Dataset content.
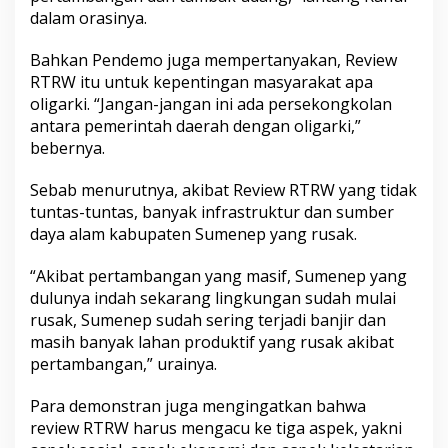
dalam orasinya.
Bahkan Pendemo juga mempertanyakan, Review
RTRW itu untuk kepentingan masyarakat apa
oligarki. “Jangan-jangan ini ada persekongkolan
antara pemerintah daerah dengan oligarki,”
bebernya.
Sebab menurutnya, akibat Review RTRW yang tidak
tuntas-tuntas, banyak infrastruktur dan sumber
daya alam kabupaten Sumenep yang rusak.
“Akibat pertambangan yang masif, Sumenep yang
dulunya indah sekarang lingkungan sudah mulai
rusak, Sumenep sudah sering terjadi banjir dan
masih banyak lahan produktif yang rusak akibat
pertambangan,” urainya.
Para demonstran juga mengingatkan bahwa
review RTRW harus mengacu ke tiga aspek, yakni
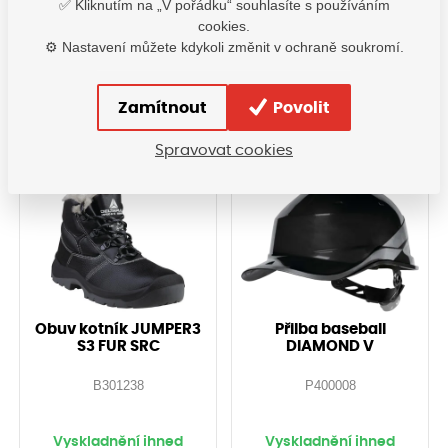
✅ Kliknutím na „V pořádku“ souhlasíte s používáním
Vyskladnění ihned
Vyskladnění ihned
cookies.
440,80
Kč
374,00
Kč
⚙️ Nastavení můžete kdykoli změnit v ochraně soukromí.
s DPH
s DPH
Detail
Detail
Zamítnout
Povolit
Spravovat cookies
Obuv kotník JUMPER3
Přilba baseball
S3 FUR SRC
DIAMOND V
B301238
P400008
Vyskladnění ihned
Vyskladnění ihned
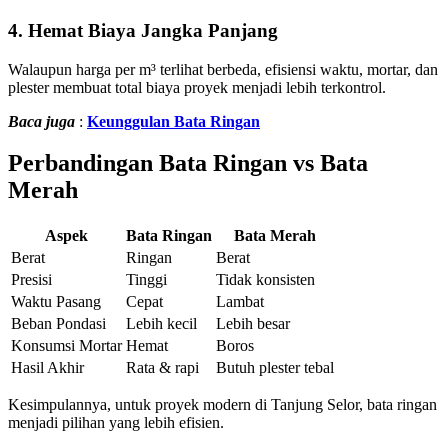
4. Hemat Biaya Jangka Panjang
Walaupun harga per m³ terlihat berbeda, efisiensi waktu, mortar, dan
plester membuat total biaya proyek menjadi lebih terkontrol.
Baca juga
:
Keunggulan Bata Ringan
Perbandingan Bata Ringan vs Bata
Merah
Aspek
Bata Ringan
Bata Merah
Berat
Ringan
Berat
Presisi
Tinggi
Tidak konsisten
Waktu Pasang
Cepat
Lambat
Beban Pondasi
Lebih kecil
Lebih besar
Konsumsi Mortar
Hemat
Boros
Hasil Akhir
Rata & rapi
Butuh plester tebal
Kesimpulannya, untuk proyek modern di Tanjung Selor, bata ringan
menjadi pilihan yang lebih efisien.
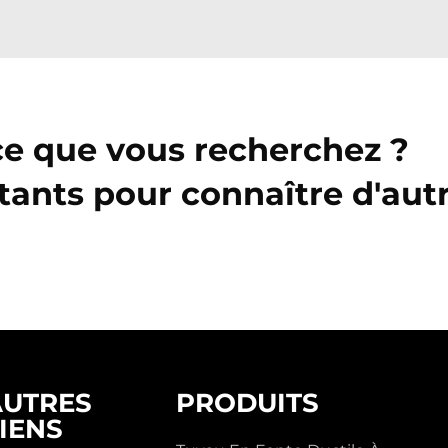
ce que vous recherchez ?
tants pour connaître d'aut
AUTRES
PRODUITS
IENS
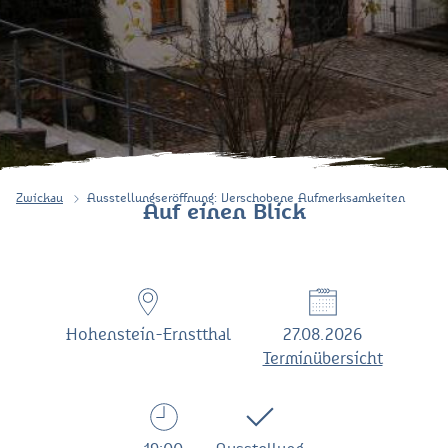
Zwickau
Ausstellungseröffnung: Verschobene Aufmerksamkeiten
Auf einen Blick
Hohenstein-Ernstthal
27.08.2026
Terminübersicht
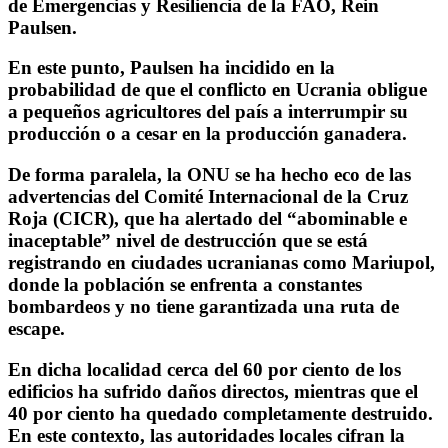
de Emergencias y Resiliencia de la FAO, Rein
Paulsen.
En este punto, Paulsen ha incidido en la
probabilidad de que el conflicto en Ucrania obligue
a pequeños agricultores del país a interrumpir su
producción o a cesar en la producción ganadera.
De forma paralela, la ONU se ha hecho eco de las
advertencias del Comité Internacional de la Cruz
Roja (CICR), que ha alertado del
“abominable e
inaceptable” nivel de destrucción
que se está
registrando en ciudades ucranianas como
Mariupol
,
donde la población se enfrenta a constantes
bombardeos y no tiene garantizada una ruta de
escape.
En dicha localidad cerca del 60 por ciento de los
edificios ha sufrido daños directos, mientras que el
40 por ciento ha quedado completamente destruido.
En este contexto, las autoridades locales cifran la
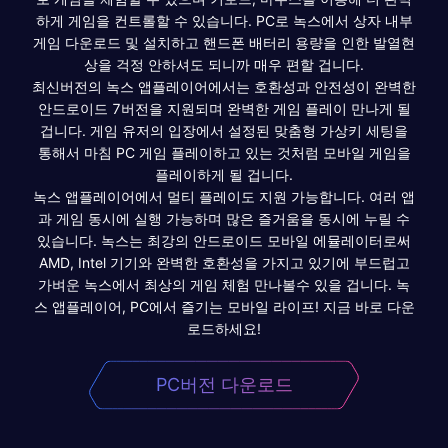
하게 게임을 컨트롤할 수 있습니다. PC로 녹스에서 상자 내부
게임 다운로드 및 설치하고 핸드폰 배터리 용량을 인한 발열현
상을 걱정 안하셔도 되니까 매우 편할 겁니다.
최신버전의 녹스 앱플레이어에서는 호환성과 안전성이 완벽한
안드로이드 7버전을 지원되며 완벽한 게임 플레이 만나게 될
겁니다. 게임 유저의 입장에서 설정된 맞춤형 가상키 세팅을
통해서 마침 PC 게임 플레이하고 있는 것처럼 모바일 게임을
플레이하게 될 겁니다.
녹스 앱플레이어에서 멀티 플레이도 지원 가능합니다. 여러 앱
과 게임 동시에 실행 가능하며 많은 즐거움을 동시에 누릴 수
있습니다. 녹스는 최강의 안드로이드 모바일 에뮬레이터로써
AMD, Intel 기기와 완벽한 호환성을 가지고 있기에 부드럽고
가벼운 녹스에서 최상의 게임 체험 만나볼수 있을 겁니다. 녹
스 앱플레이어, PC에서 즐기는 모바일 라이프! 지금 바로 다운
로드하세요!
PC버전 다운로드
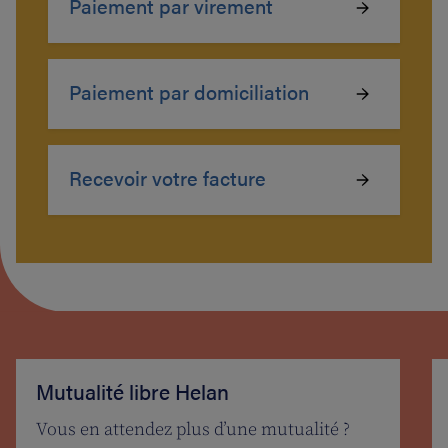
Paiement par virement
Paiement par domiciliation
Recevoir votre facture
Mutualité libre Helan
Vous en attendez plus d’une mutualité ?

Exercise description.
Copy nothing but the lines from the top of the material through the line holding "En dicha localidad", exactly as written; omit pictures.

Exercise response.
dalam orasinya.
Bahkan Pendemo juga mempertanyakan, Review
RTRW itu untuk kepentingan masyarakat apa
oligarki. “Jangan-jangan ini ada persekongkolan
antara pemerintah daerah dengan oligarki,”
bebernya.
Sebab menurutnya, akibat Review RTRW yang tidak
tuntas-tuntas, banyak infrastruktur dan sumber
daya alam kabupaten Sumenep yang rusak.
“Akibat pertambangan yang masif, Sumenep yang
dulunya indah sekarang lingkungan sudah mulai
rusak, Sumenep sudah sering terjadi banjir dan
masih banyak lahan produktif yang rusak akibat
pertambangan,” urainya.
Para demonstran juga mengingatkan bahwa
review RTRW harus mengacu ke tiga aspek, yakni
✅ Kliknutím na „V pořádku“ souhlasíte s používáním
Vyskladnění ihned
Vyskladnění ihned
cookies.
440,80
Kč
374,00
Kč
⚙️ Nastavení můžete kdykoli změnit v ochraně soukromí.
s DPH
s DPH
Detail
Detail
Zamítnout
Povolit
Spravovat cookies
Obuv kotník JUMPER3
Přilba baseball
S3 FUR SRC
DIAMOND V
B301238
P400008
Vyskladnění ihned
Vyskladnění ihned
4. Hemat Biaya Jangka Panjang
Walaupun harga per m³ terlihat berbeda, efisiensi waktu, mortar, dan
plester membuat total biaya proyek menjadi lebih terkontrol.
Baca juga
:
Keunggulan Bata Ringan
Perbandingan Bata Ringan vs Bata
Merah
Aspek
Bata Ringan
Bata Merah
Berat
Ringan
Berat
Presisi
Tinggi
Tidak konsisten
Waktu Pasang
Cepat
Lambat
Beban Pondasi
Lebih kecil
Lebih besar
Konsumsi Mortar
Hemat
Boros
Hasil Akhir
Rata & rapi
Butuh plester tebal
Kesimpulannya, untuk proyek modern di Tanjung Selor, bata ringan
menjadi pilihan yang lebih efisien.
ce que vous recherchez ?
tants pour connaître d'aut
AUTRES
PRODUITS
IENS
Zwickau
Ausstellungseröffnung: Verschobene Aufmerksamkeiten
Auf einen Blick
Hohenstein-Ernstthal
27.08.2026
Terminübersicht
de Emergencias y Resiliencia de la FAO, Rein
Paulsen.
En este punto, Paulsen ha incidido en la
probabilidad de que el conflicto en Ucrania obligue
a pequeños agricultores del país a interrumpir su
producción o a cesar en la producción ganadera.
De forma paralela, la ONU se ha hecho eco de las
advertencias del Comité Internacional de la Cruz
Roja (CICR), que ha alertado del
“abominable e
inaceptable” nivel de destrucción
que se está
registrando en ciudades ucranianas como
Mariupol
,
donde la población se enfrenta a constantes
bombardeos y no tiene garantizada una ruta de
escape.
En dicha localidad cerca del 60 por ciento de los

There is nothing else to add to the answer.